Please set out all the lines below as a Markdown table with the columns "Row" and "Line," numbering each row and skipping blank lines. Leave the pictures out of the table.

Extracted material:
━━━━━━━━━━━━━━━━━━━━

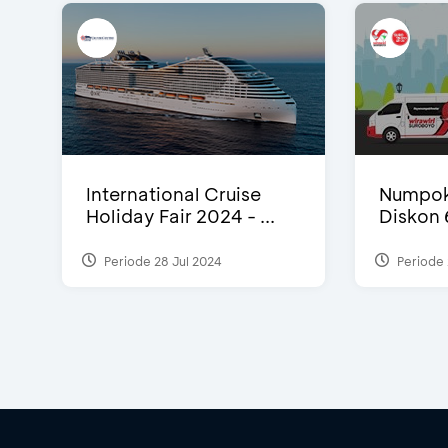
International Cruise
Numpok
Holiday Fair 2024 - ...
Diskon
Periode 28 Jul 2024
Periode 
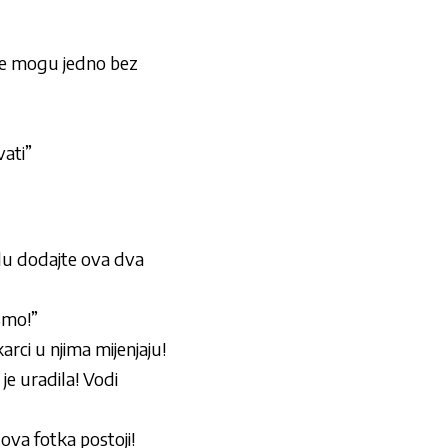
ne mogu jedno bez
vati”
du dodajte ova dva
 smo!”
ci u njima mijenjaju!
je uradila! Vodi
a fotka postoji!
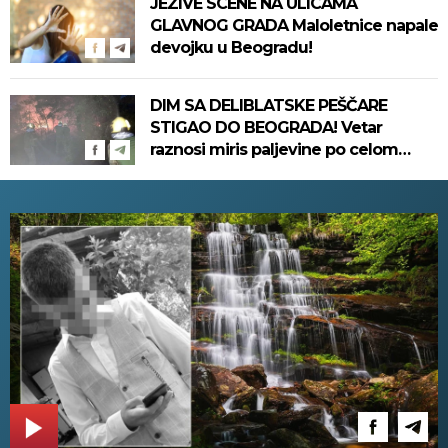
JEZIVE SCENE NA ULICAMA
GLAVNOG GRADA Maloletnice napale
devojku u Beogradu!
DIM SA DELIBLATSKE PEŠČARE
STIGAO DO BEOGRADA! Vetar
raznosi miris paljevine po celom
gradu, ne može da se diše! (VIDEO)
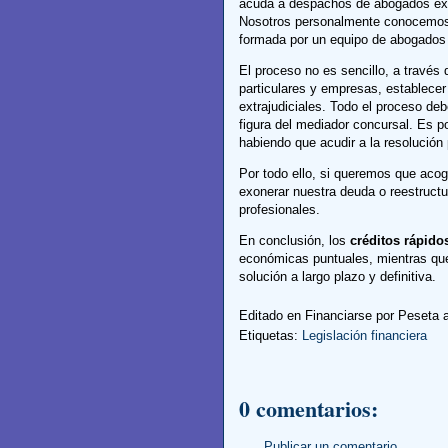
acuda a despachos de abogados exp
Nosotros personalmente conocemos 
formada por un equipo de abogados e
El proceso no es sencillo, a través 
particulares y empresas, establece
extrajudiciales. Todo el proceso deb
figura del mediador concursal. Es po
habiendo que acudir a la resolución 
Por todo ello, si queremos que acog
exonerar nuestra deuda o reestruc
profesionales.
En conclusión, los
créditos rápido
económicas puntuales, mientras qu
solución a largo plazo y definitiva.
Editado en Financiarse por
Peseta
Etiquetas:
Legislación financiera
0 comentarios:
Publicar un comentario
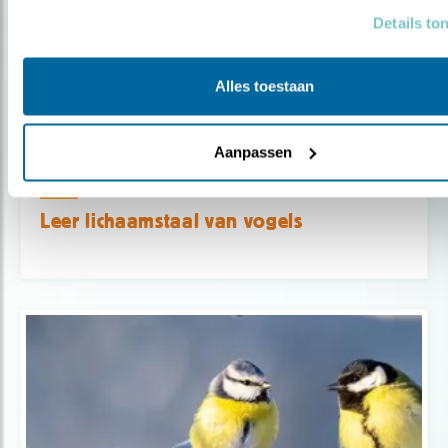
Details to
Alles toestaan
Aanpassen
Tip
Leer lichaamstaal van vogels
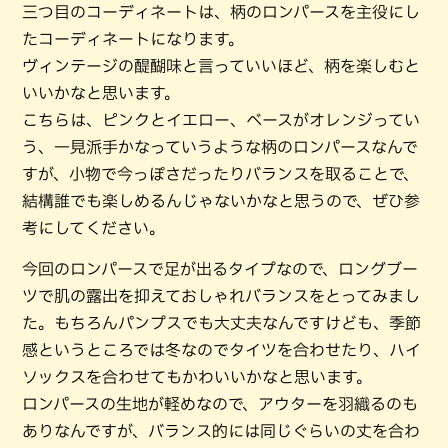
三つ目のコーディネートは、柄のロンパースを主役にし
たコーディネートになります。
ヴィンテージの醍醐味と言っていいほど、柄を楽しむと
いいかなと思います。
こちらは、ピンクとイエロー、ベースがオレンジってい
う、一見派手かなっていうような柄のロンパースなんで
すが、小物で今っぽさだったりバランスを取ることで、
結構誰でも楽しめるんじゃないかなと思うので、ぜひ参
考にしてください。
今回のロンパースで足が出るタイプなので、ロングブー
ツで肌の露出を抑えておしゃれバランスをとってみまし
た。もちろんパンプスでも大丈夫なんですけども、季節
感というところでは冬なのでタイツを合わせたり、ハイ
ソックスを合わせてもかわいいかなと思います。
ロンパースの生地が軽めなので、アウターを羽織るのも
ありなんですが、バランス的には同じぐらいの丈を合わ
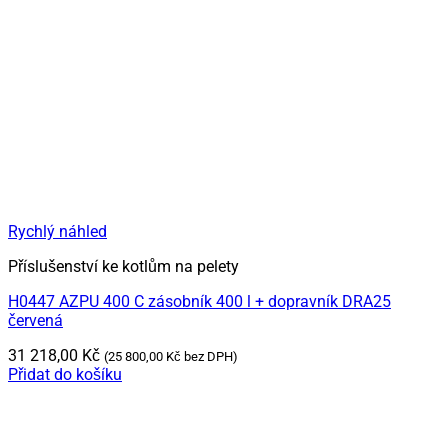
Rychlý náhled
Příslušenství ke kotlům na pelety
H0447 AZPU 400 C zásobník 400 l + dopravník DRA25
červená
31 218,00
Kč
(
25 800,00
Kč
bez DPH)
Přidat do košíku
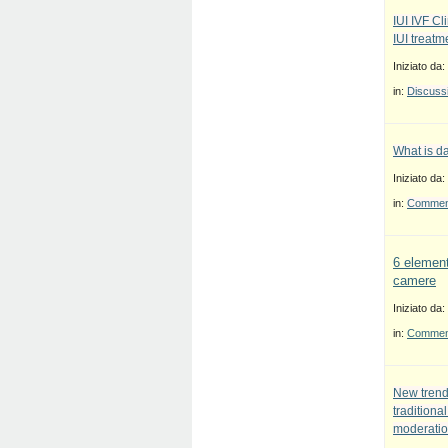
IUI IVF Cl
IUI treatm
Iniziato da:
in:
Discussi
What is d
Iniziato da:
in:
Commenti
6 element
camere
Iniziato da:
in:
Commenti
New trend
traditiona
moderatio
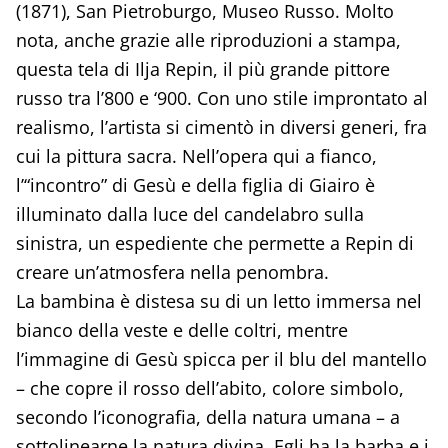
(1871), San Pietroburgo, Museo Russo. Molto
nota, anche grazie alle riproduzioni a stampa,
questa tela di Ilja Repin, il più grande pittore
russo tra l’800 e ‘900. Con uno stile improntato al
realismo, l’artista si cimentò in diversi generi, fra
cui la pittura sacra. Nell’opera qui a fianco,
l’“incontro” di Gesù e della figlia di Giairo è
illuminato dalla luce del candelabro sulla
sinistra, un espediente che permette a Repin di
creare un’atmosfera nella penombra.
La bambina è distesa su di un letto immersa nel
bianco della veste e delle coltri, mentre
l’immagine di Gesù spicca per il blu del mantello
– che copre il rosso dell’abito, colore simbolo,
secondo l’iconografia, della natura umana – a
sottolinearne la natura divina. Egli ha la barba e i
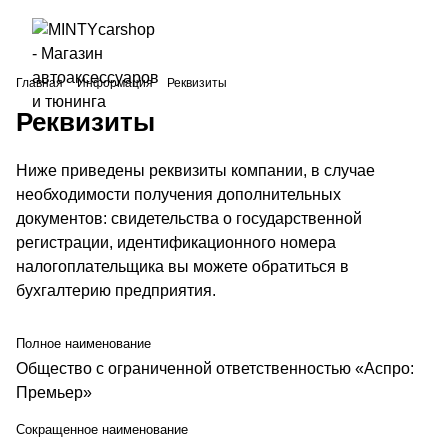
Главная
Информация
Реквизиты
Реквизиты
Ниже приведены реквизиты компании, в случае
необходимости получения дополнительных
документов: свидетельства о государственной
регистрации, идентификационного номера
налогоплательщика вы можете обратиться в
бухгалтерию предприятия.
Полное наименование
Общество с ограниченной ответственностью «Аспро:
Премьер»
Сокращенное наименование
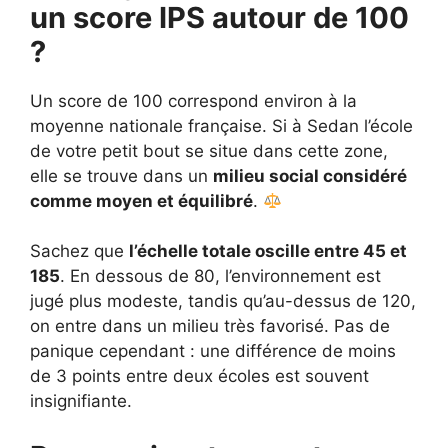
un score IPS autour de 100
?
Un score de 100 correspond environ à la
moyenne nationale française. Si à Sedan l’école
de votre petit bout se situe dans cette zone,
elle se trouve dans un
milieu social considéré
comme moyen et équilibré
.
Sachez que
l’échelle totale oscille entre 45 et
185
. En dessous de 80, l’environnement est
jugé plus modeste, tandis qu’au-dessus de 120,
on entre dans un milieu très favorisé. Pas de
panique cependant : une différence de moins
de 3 points entre deux écoles est souvent
insignifiante.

━━━━━━━━━━━━━━━━━━━━

Finished task:
| Row | Line |
|---|---|
| 1 | International Cruise |
| 2 | Numpok |
| 3 | Holiday Fair 2024 - ... |
| 4 | Diskon |
| 5 | Periode 28 Jul 2024 |
| 6 | Periode  |
| 7 | ne mogu jedno bez |
| 8 | vati” |
| 9 | du dodajte ova dva |
| 10 |  smo!” |
| 11 | ci u njima mijenjaju! |
| 12 | je uradila! Vodi |
| 13 | a fotka postoji! |
| 14 | JEZIVE SCENE NA ULICAMA |
| 15 | GLAVNOG GRADA Maloletnice napale |
| 16 | devojku u Beogradu! |
| 17 | DIM SA DELIBLATSKE PEŠČARE |
| 18 | STIGAO DO BEOGRADA! Vetar |
| 19 | raznosi miris paljevine po celom |
| 20 | gradu, ne može da se diše! (VIDEO) |
| 21 | acuda a despachos de abogados exp |
| 22 | Nosotros personalmente conocemos  |
| 23 | formada por un equipo de abogados e |
| 24 | El proceso no es sencillo, a través  |
| 25 | particulares y empresas, establece |
| 26 | extrajudiciales. Todo el proceso deb |
| 27 | figura del mediador concursal. Es po |
| 28 | habiendo que acudir a la resolución  |
| 29 | Por todo ello, si queremos que acog |
| 30 | exonerar nuestra deuda o reestruc |
| 31 | profesionales. |
| 32 | En conclusión, los |
| 33 | créditos rápido |
| 34 | económicas puntuales, mientras qu |
| 35 | solución a largo plazo y definitiva. |
| 36 | Editado en Financiarse por |
| 37 | Peseta |
| 38 | Etiquetas: |
| 39 | Legislación financiera |
| 40 | 0 comentarios: |
| 41 | Publicar un comentario |
| 42 | Details to |
| 43 | Alles toestaan |
| 44 | Aanpassen |
| 45 | Tip |
| 46 | Leer lichaamstaal van vogels |
| 47 | 三つ目のコーディネートは、柄のロンパースを主役にし |
| 48 | たコーディネートになります。 |
| 49 | ヴィンテージの醍醐味と言っていいほど、柄を楽しむと |
| 50 | いいかなと思います。 |
| 51 | こちらは、ピンクとイエロー、ベースがオレンジってい |
| 52 | う、一見派手かなっていうような柄のロンパースなんで |
| 53 | すが、小物で今っぽさだったりバランスを取ることで、 |
| 54 | 結構誰でも楽しめるんじゃないかなと思うので、ぜひ参 |
| 55 | 考にしてください。 |
| 56 | 今回のロンパースで足が出るタイプなので、ロングブー |
| 57 | ツで肌の露出を抑えておしゃれバランスをとってみまし |
| 58 | た。もちろんパンプスでも大丈夫なんですけども、季節 |
| 59 | 感というところでは冬なのでタイツを合わせたり、ハイ |
| 60 | ソックスを合わせてもかわいいかなと思います。 |
| 61 | ロンパースの生地が軽めなので、アウターを羽織るのも |
| 62 | ありなんですが、バランス的には同じぐらいの丈を合わ |
| 63 | Rychlý náhled |
| 64 | Příslušenství ke kotlům na pelety |
| 65 | H0447 AZPU 400 C zásobník 400 l + dopravník DRA25 |
| 66 | červená |
| 67 | 31 218,00 |
| 68 | Kč |
| 69 | ( |
| 70 | 25 800,00 |
| 71 | Kč |
| 72 | bez DPH) |
| 73 | Přidat do košíku |
| 74 | IUI IVF Cl |
| 75 | IUI treatm |
| 76 | Iniziato da: |
| 77 | in: |
| 78 | Discussi |
| 79 | What is d |
| 80 | Iniziato da: |
| 81 | in: |
| 82 | Commenti |
| 83 | 6 element |
| 84 | camere |
| 85 | Iniziato da: |
| 86 | in: |
| 87 | Commenti |
| 88 | New trend |
| 89 | traditiona |
| 90 | moderatio |
| 91 | (1871), San Pietroburgo, Museo Russo. Molto |
| 92 | nota, anche grazie alle riproduzioni a stampa, |
| 93 | questa tela di Ilja Repin, il più grande pittore |
| 94 | russo tra l’800 e ‘900. Con uno stile improntato al |
| 95 | realismo, l’artista si cimentò in diversi generi, fra |
| 96 | cui la pittura sacra. Nell’opera qui a fianco, |
| 97 | l’“incontro” di Gesù e della figlia di Giairo è |
| 98 | illuminato dalla luce del candelabro sulla |
| 99 | sinistra, un espediente che permette a Repin di |
| 100 | creare un’atmosfera nella penombra. |
| 101 | La bambina è distesa su di un letto immersa nel |
| 102 | bianco della veste e delle coltri, mentre |
| 103 | l’immagine di Gesù spicca per il blu del mantello |
| 104 | – che copre il rosso dell’abito, colore simbolo, |
| 105 | secondo l’iconografia, della natura umana – a |
| 106 | sottolinearne la natura divina. Egli ha la barba e i |
| 107 | Главная |
| 108 | Информация |
| 109 | Реквизиты |
| 110 | Реквизиты |
| 111 | Ниже приведены реквизиты компании, в случае |
| 112 | необходимости получения дополнительных |
| 113 | документов: свидетельства о государственной |
| 114 | регистрации, идентификационного номера |
| 115 | налогоплательщика вы можете обратиться в |
| 116 | бухгалтерию предприятия. |
| 117 | Полное наименование |
| 118 | Общество с ограниченной ответственностью «Аспро: |
| 119 | Премьер» |
| 120 | Сокращенное наименование |
| 121 | un score IPS autour de 100 |
| 122 | ? |
| 123 | Un score de 100 correspond environ à la |
| 124 | moyenne nationale française. Si à Sedan l’école |
| 125 | de votre petit bout se situe dans cette zone, |
| 126 | elle se trouve dans un |
| 127 | milieu social considéré |
| 128 | comme moyen et équilibré |
| 129 | . |
| 130 | Sachez que |
| 131 | l’échelle totale oscille entre 45 et |
| 132 | 185 |
| 133 | . En dessous de 80, l’environnement est |
| 134 | jugé plus modeste, tandis qu’au-dessus de 120, |
| 135 | on entre dans un milieu très favorisé. Pas de |
| 136 | panique cependant : une différence de moins |
| 137 | de 3 points entre deux écoles est souvent |
| 138 | insignifiante. |